Luciano
Siqueira, no Blog de Jamildo
Onde há contradições pode haver crise. Tão natural quanto o
parto aos nove meses de gestação – e, em tese, não necessariamente ruim, pois situações
críticas podem ser a ante sala de uma situação nova, melhorada.
Mas há de haver um nexo, algum grau de previsibilidade a partir
da consideração do conjunto das variáveis em presença.
O que ocorre no Brasil hoje é uma mixórdia institucional,
onde nada é previsível e tudo, absolutamente tudo – sobretudo o pior – pode
acontecer.
O ponto de partida da crise institucional, que evolui em
paralelo e ao mesmo tempo sincronizada com a crise econômica e o desmoronamento
da representação política parlamentar, foi o impeachment da presidenta Dilma.
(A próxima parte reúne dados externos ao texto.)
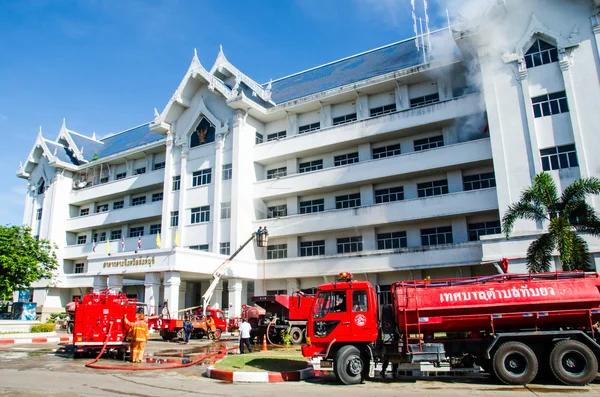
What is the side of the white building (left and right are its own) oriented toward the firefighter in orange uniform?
front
O impeachment resultou de uma vontade política respaldada
numa maioria parlamentar circunstancial, ao arrepio da Constituição. Sem com
provado crime de responsabilidade da mandatária, o seu afastamento definitivo
se constituiu num golpe.
Ora, se a Constituição pôde ser assim desconsiderada, num ambiente
de agudização de contradições nas diversas esferas da vida nacional, nada mais
poderia encontrar limites.
A própria Operação Lava Jato, inspirada num objetivo nobre -
o combate à corrupção -, mas desvirtuada pela conotação partidária explicita,
cuidou também, desde os seus primórdios de desrespeitar normas processuais. Com
o aplauso e beneplácito das forças à direita e do complexo midiático golpista.
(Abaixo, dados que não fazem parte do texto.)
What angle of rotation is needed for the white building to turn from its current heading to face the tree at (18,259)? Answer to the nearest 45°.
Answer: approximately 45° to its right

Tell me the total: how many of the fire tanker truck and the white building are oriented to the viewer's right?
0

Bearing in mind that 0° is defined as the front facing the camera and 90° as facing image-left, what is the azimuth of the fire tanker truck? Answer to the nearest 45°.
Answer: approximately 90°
Agora, justamente através do instituto da delação premiada
também personalidades, líderes e grupos conservadores e de direita, que urravam
de satisfação enquanto o alvo principal foi o PT (e continua sendo), agora são igualmente
atingidos.
Nem o juiz Sergio Moro, que faz vista grossa diante das quatorze
referências explícitas ao senador Aécio Neves, do PSDB, em depoimentos de
delatores, parece ter meios de impedir que os figurões do seu lado político se
vejam também enlameados.
Nesse ambiente, a Câmara e o Senado aprovam o que bem
entendem, na linha da regressão de conquistas e direitos e em benefício
próprio; o Judiciário extrapola seus deveres constitucionais e o Executivo,
cuja principal cadeira é ocupada por um presidente sem estatura, frágil e
seriamente chamuscado pelas delações premiadas, esperneia entre a incompetência
e a falta de representatividade.
Todos atiram contra todos e há baixas em todas as hostes.
Entrementes, não se reconhecem nessa cena complexa e plena
de riscos, interlocutores que, em nome dos chamados Três Poderes, se
sobressaiam pela competência e pela respeitabilidade perante a sociedade, em
condições de promoverem algum entendimento em nome do equilíbrio e do bom
funcionamento das instituições.
Nesse contexto, é urgente a emergência de uma vontade
democrática coletiva, socialmente respaldada, para além de divergências de
fundo, que possa restabelecer o ambiente necessário à preservação da
Constituição e oferecer alternativas à crise.
Antes que o caos se estabeleça de vez.